SBD/February 21, 2011/Franchises

Mets Owners Over The Years Offered Select People Chance To Invest With Madoff

Katz (l), Wilpon offered others a chance to invest with Bernie Madoff
Mets Owner Fred Wilpon and President Saul Katz over the years offered "select people" an opportunity to invest with Bernie Madoff, according to a front-page piece by the N.Y. TIMES' Serge Kovaleski, who writes under the header, "Mets' Owners Guarded An Investment Pipeline." Former CNN host Larry King was among those chosen for the "strange and unique investment opportunity." But to be among those referred by Wilpon and Katz, "one had to agree to odd and puzzling terms that restricted direct contact with or questioning" of Madoff. Sterling Equities, the family company that owns the Mets, "would administer all the referred accounts and handle the transactions between the investors and Mr. Madoff's firm." Those invited would not send money to Madoff. Instead, it would be "filtered through the Sterling partner" and Mets BOD member Arthur Friedman, a "certified public accountant with a law degree who served as the liaison to Mr. Madoff’s operation." By the time Madoff was arrested in December '08, Friedman "had managed 178 Madoff accounts opened for friends and close business acquaintances of the Sterling partners, and for some Sterling employees." He also "administered 305 other Madoff accounts set up by Sterling partners for themselves, their families, trusts and Sterling-related entities." Account holders "were never to speak directly with Mr. Madoff or anyone at his business, Bernard L. Madoff Investment Securities," as "all communications regarding any of the accounts had to go through Sterling." Clients "would receive monthly paper statements from Mr. Madoff, though the year-end tax statements were sent from Sterling." Wilpon and Katz "clearly cherished and cultivated their lucrative relationship" with Madoff, as they "would allow investors to profit from his operation without fully understanding or having direct access to it." Court documents show that Sterling partners "told their lenders and their employees ... that his average returns were an impressive 18 percent or so and that they consistently outperformed the market" (N.Y. TIMES, 2/21).

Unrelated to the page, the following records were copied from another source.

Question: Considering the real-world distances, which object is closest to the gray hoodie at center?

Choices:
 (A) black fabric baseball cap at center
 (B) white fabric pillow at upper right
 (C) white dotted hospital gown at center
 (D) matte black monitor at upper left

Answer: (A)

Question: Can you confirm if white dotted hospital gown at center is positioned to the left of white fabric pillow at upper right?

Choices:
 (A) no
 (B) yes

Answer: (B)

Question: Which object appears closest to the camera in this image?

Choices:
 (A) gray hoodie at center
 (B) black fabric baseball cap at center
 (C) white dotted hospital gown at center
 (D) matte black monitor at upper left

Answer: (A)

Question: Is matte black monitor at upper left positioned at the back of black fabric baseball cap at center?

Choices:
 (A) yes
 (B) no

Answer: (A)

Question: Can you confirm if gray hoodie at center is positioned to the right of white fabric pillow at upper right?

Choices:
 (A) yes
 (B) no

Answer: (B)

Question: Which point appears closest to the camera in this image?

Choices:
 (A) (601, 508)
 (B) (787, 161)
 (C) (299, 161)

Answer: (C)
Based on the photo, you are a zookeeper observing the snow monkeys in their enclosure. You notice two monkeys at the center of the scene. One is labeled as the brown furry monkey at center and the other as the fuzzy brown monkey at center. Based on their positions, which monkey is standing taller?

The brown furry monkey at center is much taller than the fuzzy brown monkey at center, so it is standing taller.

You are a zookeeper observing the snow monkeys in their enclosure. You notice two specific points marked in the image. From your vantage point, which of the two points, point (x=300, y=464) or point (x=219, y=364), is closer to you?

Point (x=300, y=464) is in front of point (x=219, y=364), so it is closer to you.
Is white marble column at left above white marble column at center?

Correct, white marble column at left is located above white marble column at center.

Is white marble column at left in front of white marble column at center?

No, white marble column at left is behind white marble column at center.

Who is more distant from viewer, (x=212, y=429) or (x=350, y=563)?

HIGH DEMAND: Allen & Co. Managing Dir Steve Greenberg, who was "hired by the Mets owners to assist in the sale of a minority stake in the team," said that he is "surprised by the high level of interest in the club." Greenberg said that he "has been contacted by dozens of potential suitors, including 'a couple of dozen very serious groups' that have expressed interest in buying 20%-to-25% of the Mets." He noted that he "could not identify potential candidates." Greenberg said that it is "difficult to predict how long it will take to find a suitable partner for Wilpon." He "described the process for finding partners for the Wilpons this way: he fields the initial calls from prospective investors, determines if they are serious candidates and then directs them to Major League Baseball to be vetted by MLB officials." MLB officials "make sure the candidates have the financial resources to purchase the interest in the team and conduct background checks" (N.Y. DAILY NEWS, 2/19).